The coconut chicken curry dish I made a few weeks ago is the first dish my mother in law taught me and because my good friend Jess was in love with it when I brought it to school, I am posting the recipe here so all may enjoy!
"Mẹ" is "mom" in Vietnamese. It's not pronounced "Me" but more like "Meh-ah." That's how it sounds like anyway. I have to start learning how to pronounce Vietnamese better.
Anyway, Mẹ first taught my husband this dish when he was my boyfriend because every year on Valentine's, it's been tradition for my hubby to cook for me. By the third year, he ran out of ideas because he barely knows how to fry eggs in the kitchen so Mẹ stepped in and helped him out with this dish. Every since I tasted it, I knew I had to learn how to make it because it was just so delicious and though I've had a lot of coconut curry in Thai restaurants, this one always tasted spicier, more exotic, with more depth to the flavors.
1 Boneless Chicken (I used 4 pcs thighs)
1 Tablespoon Sea Salt
2 Tablespoons (I used about 6 Tablespoons because I like mine spicier) Curry Powder
3-4 Cloves of Garlic, chopped
1 Tablespoon Brown Sugar (if not using sweet potatoes)
2 sticks of lemongrass (I cut them in half)
1 Cup water
1/2 cup cubed potatoes or sweet potatoes or both
1 can of coconut cream
- Cut up boneless chicken, clean and put in colander to dry.
- In a mixing bowl, add the sea salt, Curry powder (you can put in more later but start with 2 tablespoons), garlic and mix.

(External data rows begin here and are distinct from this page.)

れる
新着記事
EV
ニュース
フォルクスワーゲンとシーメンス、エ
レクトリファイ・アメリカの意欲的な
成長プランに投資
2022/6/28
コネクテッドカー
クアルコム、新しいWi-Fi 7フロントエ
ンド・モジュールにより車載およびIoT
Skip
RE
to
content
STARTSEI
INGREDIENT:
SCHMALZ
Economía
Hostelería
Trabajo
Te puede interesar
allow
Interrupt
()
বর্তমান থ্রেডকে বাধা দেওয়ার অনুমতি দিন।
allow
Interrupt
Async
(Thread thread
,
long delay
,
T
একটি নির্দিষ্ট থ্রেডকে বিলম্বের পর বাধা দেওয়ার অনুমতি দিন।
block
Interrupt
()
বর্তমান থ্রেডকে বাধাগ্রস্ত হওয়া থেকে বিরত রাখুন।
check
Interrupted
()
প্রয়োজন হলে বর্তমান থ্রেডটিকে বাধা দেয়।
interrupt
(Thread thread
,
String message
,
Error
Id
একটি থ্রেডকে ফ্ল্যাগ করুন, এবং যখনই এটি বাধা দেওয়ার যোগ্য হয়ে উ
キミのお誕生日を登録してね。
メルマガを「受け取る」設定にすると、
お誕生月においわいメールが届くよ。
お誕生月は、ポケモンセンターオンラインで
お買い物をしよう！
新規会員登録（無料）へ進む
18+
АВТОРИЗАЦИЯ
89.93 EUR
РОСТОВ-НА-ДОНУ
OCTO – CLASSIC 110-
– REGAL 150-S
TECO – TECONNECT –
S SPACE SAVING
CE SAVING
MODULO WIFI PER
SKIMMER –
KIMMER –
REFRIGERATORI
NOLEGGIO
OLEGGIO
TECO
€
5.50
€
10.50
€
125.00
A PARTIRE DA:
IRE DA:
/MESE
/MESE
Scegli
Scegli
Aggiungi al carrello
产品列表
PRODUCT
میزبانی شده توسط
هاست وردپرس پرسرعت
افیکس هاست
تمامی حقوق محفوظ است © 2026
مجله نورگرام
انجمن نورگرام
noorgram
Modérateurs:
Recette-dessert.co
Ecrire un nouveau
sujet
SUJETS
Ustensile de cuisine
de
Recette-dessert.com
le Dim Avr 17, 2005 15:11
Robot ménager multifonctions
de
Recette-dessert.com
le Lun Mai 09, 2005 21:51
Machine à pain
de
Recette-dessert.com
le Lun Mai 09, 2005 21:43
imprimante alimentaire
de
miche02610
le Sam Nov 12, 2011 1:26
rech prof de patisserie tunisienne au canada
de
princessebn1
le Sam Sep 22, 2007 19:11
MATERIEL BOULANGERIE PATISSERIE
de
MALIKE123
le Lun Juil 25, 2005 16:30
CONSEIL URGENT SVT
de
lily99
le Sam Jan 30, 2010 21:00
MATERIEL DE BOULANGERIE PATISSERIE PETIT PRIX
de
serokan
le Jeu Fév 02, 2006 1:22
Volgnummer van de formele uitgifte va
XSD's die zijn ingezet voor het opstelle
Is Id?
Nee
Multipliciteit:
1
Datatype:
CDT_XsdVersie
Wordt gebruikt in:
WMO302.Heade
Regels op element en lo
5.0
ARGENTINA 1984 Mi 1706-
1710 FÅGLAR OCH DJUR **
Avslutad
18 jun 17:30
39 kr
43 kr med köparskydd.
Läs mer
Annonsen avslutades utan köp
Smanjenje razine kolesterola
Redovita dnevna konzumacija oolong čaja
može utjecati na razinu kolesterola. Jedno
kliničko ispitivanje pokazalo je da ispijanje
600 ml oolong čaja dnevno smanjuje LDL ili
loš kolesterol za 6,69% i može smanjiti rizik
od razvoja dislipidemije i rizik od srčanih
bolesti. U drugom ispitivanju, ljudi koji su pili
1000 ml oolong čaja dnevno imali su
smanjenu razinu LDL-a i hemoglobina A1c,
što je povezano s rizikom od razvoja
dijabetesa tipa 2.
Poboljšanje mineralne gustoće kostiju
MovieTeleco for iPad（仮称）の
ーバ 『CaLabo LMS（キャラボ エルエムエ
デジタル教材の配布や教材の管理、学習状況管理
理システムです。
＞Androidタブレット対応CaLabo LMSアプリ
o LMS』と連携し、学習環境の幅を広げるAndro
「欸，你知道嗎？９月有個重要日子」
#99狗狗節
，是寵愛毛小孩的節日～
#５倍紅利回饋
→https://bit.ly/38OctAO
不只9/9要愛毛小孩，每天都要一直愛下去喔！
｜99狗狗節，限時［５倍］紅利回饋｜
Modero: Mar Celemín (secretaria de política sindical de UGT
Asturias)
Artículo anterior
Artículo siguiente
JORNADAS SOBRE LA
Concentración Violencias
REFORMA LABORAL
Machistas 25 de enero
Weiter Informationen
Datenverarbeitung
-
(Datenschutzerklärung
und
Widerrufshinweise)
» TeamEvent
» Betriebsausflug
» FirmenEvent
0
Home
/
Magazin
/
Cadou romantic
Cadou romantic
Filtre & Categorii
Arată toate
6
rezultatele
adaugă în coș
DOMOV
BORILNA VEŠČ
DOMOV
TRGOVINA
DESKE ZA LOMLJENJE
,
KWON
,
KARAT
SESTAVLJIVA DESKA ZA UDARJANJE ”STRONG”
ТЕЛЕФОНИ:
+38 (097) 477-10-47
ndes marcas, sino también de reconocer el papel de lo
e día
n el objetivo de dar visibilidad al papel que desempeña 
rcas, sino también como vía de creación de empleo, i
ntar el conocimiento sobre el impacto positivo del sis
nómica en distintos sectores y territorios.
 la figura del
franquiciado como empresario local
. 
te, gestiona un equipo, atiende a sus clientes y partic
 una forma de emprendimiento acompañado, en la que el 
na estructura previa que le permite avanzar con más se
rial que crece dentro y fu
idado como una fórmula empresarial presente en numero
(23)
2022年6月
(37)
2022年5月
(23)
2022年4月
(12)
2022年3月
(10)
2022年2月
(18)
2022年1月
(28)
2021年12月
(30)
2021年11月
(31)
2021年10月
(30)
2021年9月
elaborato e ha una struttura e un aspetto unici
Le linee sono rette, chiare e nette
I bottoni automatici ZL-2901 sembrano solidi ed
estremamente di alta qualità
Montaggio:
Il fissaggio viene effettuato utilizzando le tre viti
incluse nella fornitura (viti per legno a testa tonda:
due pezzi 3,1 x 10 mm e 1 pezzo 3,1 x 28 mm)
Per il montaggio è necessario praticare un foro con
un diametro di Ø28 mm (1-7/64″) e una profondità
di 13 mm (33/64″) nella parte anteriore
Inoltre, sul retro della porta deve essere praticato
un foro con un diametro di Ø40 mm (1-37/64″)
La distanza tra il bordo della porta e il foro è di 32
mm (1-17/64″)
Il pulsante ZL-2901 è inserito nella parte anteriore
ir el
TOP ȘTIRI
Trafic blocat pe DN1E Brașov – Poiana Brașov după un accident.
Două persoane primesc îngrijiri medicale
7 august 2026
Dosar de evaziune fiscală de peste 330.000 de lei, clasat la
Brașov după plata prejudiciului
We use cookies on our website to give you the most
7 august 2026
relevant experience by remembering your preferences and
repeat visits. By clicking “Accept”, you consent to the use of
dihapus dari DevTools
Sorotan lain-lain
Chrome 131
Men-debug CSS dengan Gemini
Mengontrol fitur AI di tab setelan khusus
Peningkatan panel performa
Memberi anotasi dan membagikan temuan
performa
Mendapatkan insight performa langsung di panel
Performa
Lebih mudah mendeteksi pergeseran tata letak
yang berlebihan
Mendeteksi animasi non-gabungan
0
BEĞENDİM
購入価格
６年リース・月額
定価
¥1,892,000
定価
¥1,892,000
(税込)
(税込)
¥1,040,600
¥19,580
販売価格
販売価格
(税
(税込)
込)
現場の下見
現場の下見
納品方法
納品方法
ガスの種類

- Take pot and heat it up. Then add 2 teaspoon of oil (I used peanut but olive is fine too, for those who like to cook with olive oil - I prefer olive oil raw). Add chicken and brown on medium heat for ten minutes or until browned.
- Add 1 cup water and lemongrass.
- Add potatoes or sweet potatoes or both. I like having both and this way, you don't have to add the brown sugar.
- Add the dry ingredients (Curry mix) and stir. This is when I added about 4 more tablespoons of curry powder because I like my curry thicker and spicier.
- Bring to boil and then cover lid, simmer for 30 minutes on low heat. I put mine on even lower heat and simmered it for longer to develop more flavor.
- At the very end, add the can of coconut cream. I also added some vegetables for added color (red, yellow peppers, onions, etc.). Bring to boil, then turn off gas.
The result is a great chicken curry with vegetables that have a little bit more bite to them. You can add as much or little coconut cream as you want, depending on how coconutty you like it. I think in Thai restaurants, the curry is a little more coconutty than this one. This version is a lot more subtle and I like mine spicier than coconutty so I added more curry and less coconut cream. Also, if you like your curry much more yellow, add some turmeric powder and it will be a brighter yellow. Will try that next time.
Try it and let me know what you think!